Default model (On-Demand)
Arachni's default distributed model is that of On-Demand; you
have a Dispatcher which you ask for an Instance, then you take the
Instance that's been assigned to you, configure it with the scan
options and start the scan.
Once the scan is running you poll it intermittently to check its
progress and once the scan is finished you grab the report, save it
somewhere and then shutdown your Instance.
Seasoned engineers of distributed systems will immediately think: What a stupid way of doing things, this will be a pain to scale.
And they would, of course, be right.
In order to load balance your jobs you would have to keep track of the workload of all your Dispatchers and then assign the next job to the least burdened one -- which is not the most elegant solution.
On the other hand, the On-Demand model allows you to perform scans...well...on demand and is perfect for developing user interfaces -- like the WebUI for example.
Plus, the On-Demand model is the simplest to work with and any other model can be built on top of it, so you don't lose any flexibility (in case you're looking to do fancier stuff) while keeping the design neat, simple and straightforward.
Typical SaaS model (Producer/Consumer)
So far I've explained the default way of doing things and the reason for that design choice, let's now look at a deployment more suitable to an SaaS endeavor.
What you need in this case is the Producer/Consumer
model.
The Producer would be an interface for pushing scan configurations
to a queue and the Consumer(s) would be a system which would
maintain a pool of Instances, be able to pop items off of the
queue, assign them to an Instance and generally manage them.
The way to do that in Arachni is to add custom RPCD Handlers to your Dispatchers.
For example, you can add an RPCD Handler that just waits there and pops items off a work queue (which can be some sort of DB for example), monitors and manages running instances, saves their reports to a DB (once they're done scanning) and then shuts them down.

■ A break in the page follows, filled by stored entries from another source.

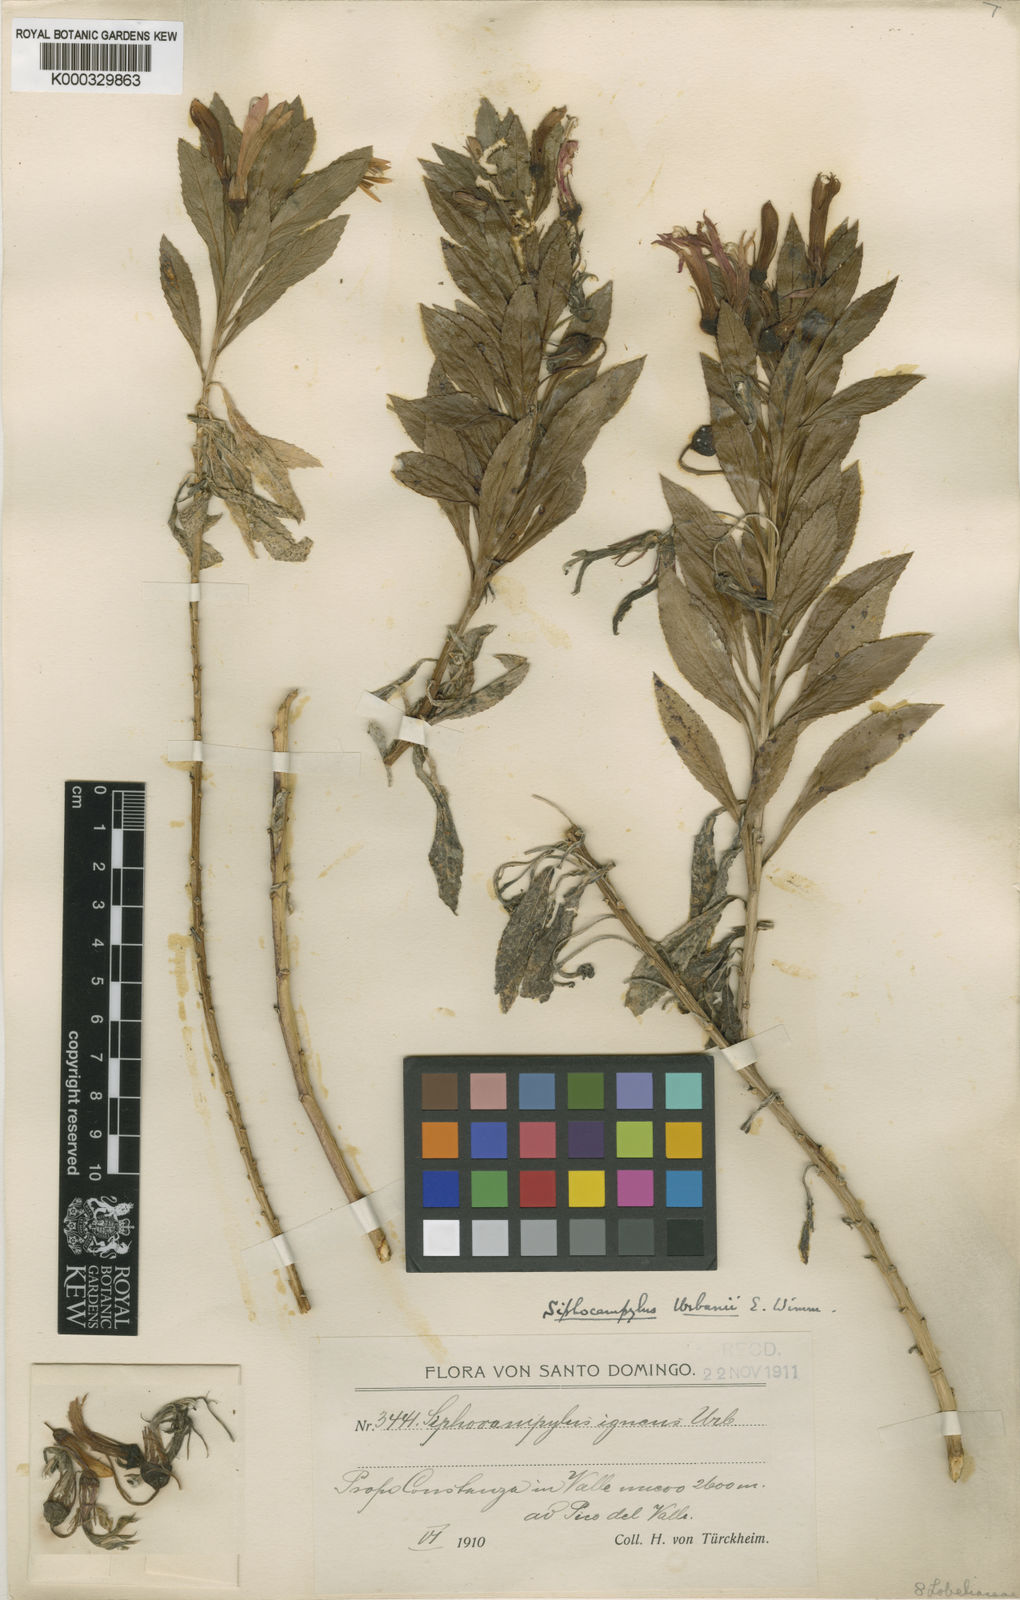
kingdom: Plantae
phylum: Tracheophyta
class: Magnoliopsida
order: Asterales
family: Campanulaceae
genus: Siphocampylus
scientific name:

Since the RPCD Handler will run on the same machine as the Instances it'll be monitoring there'll be no appreciable I/O overhead/expense.
Moreover, you could have it limit the amount of running scans to a given number, once the number of running scans drops bellow the limit you then pop the next job off the queue and so it goes -- which means you won't have to worry about load balancing either.
So you end up with all Dispatchers being able to manage their own instances and the only thing you need to do is push jobs to a work queue and then read the reports from a DB.
And you can have your RPCD Handler provide an aggregate of what's going on (progress-wise) -- or split distinct functionality across a few RPCD Handlers, since it's better for components to only have a single responsibility from a s/w engineering point of view.
Unfortunately (or fortunately) beyond the support for RPCD
Handlers there isn't anything else you can leverage to configure
Arachni this way.
How you want to structure your work queue or your DB or how or when
you want to run the scans is your business.
Fortunately though, Arachni is flexible enough to accommodate
whatever you thing would be the best solution.
(OK, not 100% sure on that last remark to be honest but if you find yourself restricted in some manner then drop us a line and we'll see what we can do.)